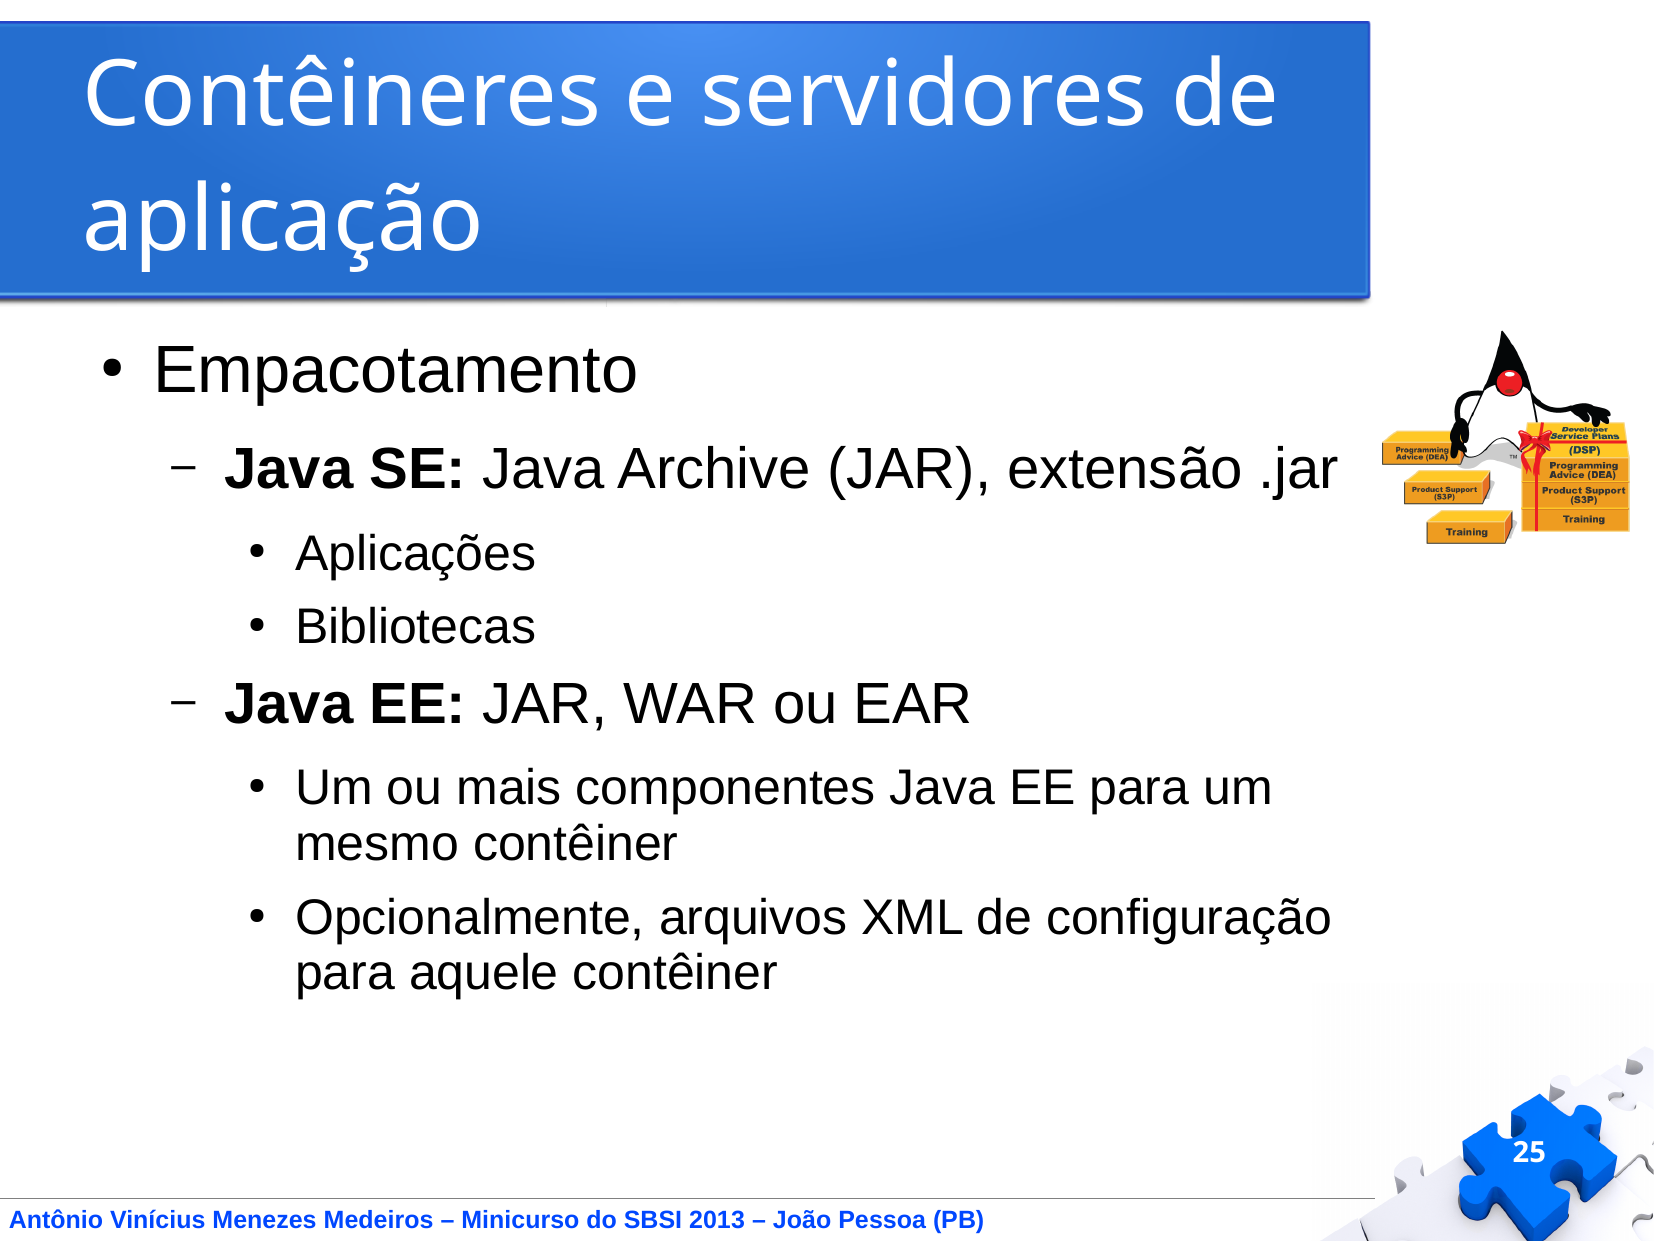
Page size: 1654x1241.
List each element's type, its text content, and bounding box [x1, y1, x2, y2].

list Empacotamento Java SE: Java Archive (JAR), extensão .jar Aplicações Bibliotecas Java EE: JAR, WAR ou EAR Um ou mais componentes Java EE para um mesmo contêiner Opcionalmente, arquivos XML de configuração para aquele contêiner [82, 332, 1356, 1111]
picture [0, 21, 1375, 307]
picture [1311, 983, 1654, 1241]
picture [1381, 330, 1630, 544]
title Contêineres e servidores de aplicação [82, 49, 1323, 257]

* * * * *

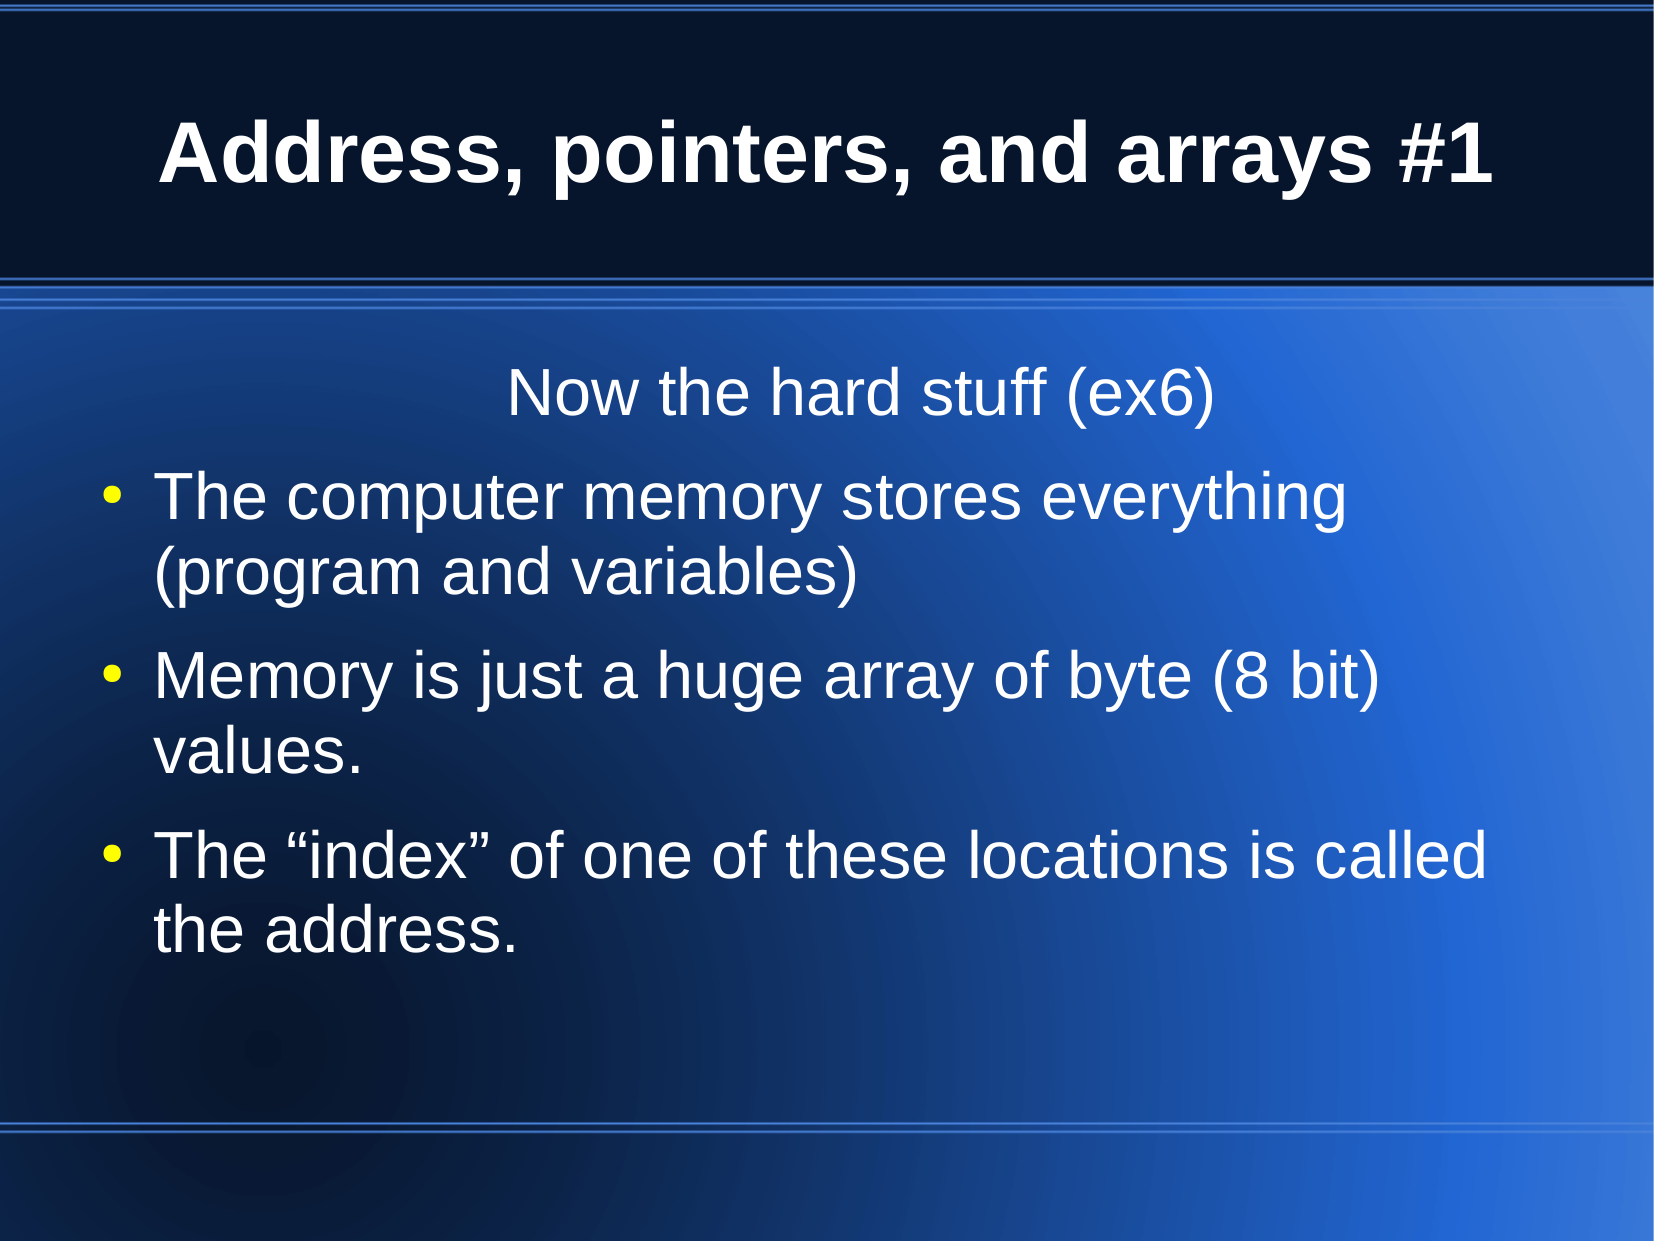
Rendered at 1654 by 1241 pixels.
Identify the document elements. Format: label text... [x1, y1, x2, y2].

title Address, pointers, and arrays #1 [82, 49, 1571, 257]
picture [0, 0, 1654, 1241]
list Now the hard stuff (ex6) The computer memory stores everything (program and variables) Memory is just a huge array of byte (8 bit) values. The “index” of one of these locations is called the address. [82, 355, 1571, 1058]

* * * * *

- **EXERCISE TASK**:
Update the material between the lines holding "Rendered at 1654 by 1241 pixels." and "list Now the", inclusive, changing "document elements" to "layout elements" and keeping everything else the same. Return only those lines.

- **REPLY TO THE TASK**:
Rendered at 1654 by 1241 pixels.
Identify the layout elements. Format: label text... [x1, y1, x2, y2].

title Address, pointers, and arrays #1 [82, 49, 1571, 257]
picture [0, 0, 1654, 1241]
list Now the hard stuff (ex6) The computer memory stores everything (program and variables) Memory is just a huge array of byte (8 bit) values. The “index” of one of these locations is called the address. [82, 355, 1571, 1058]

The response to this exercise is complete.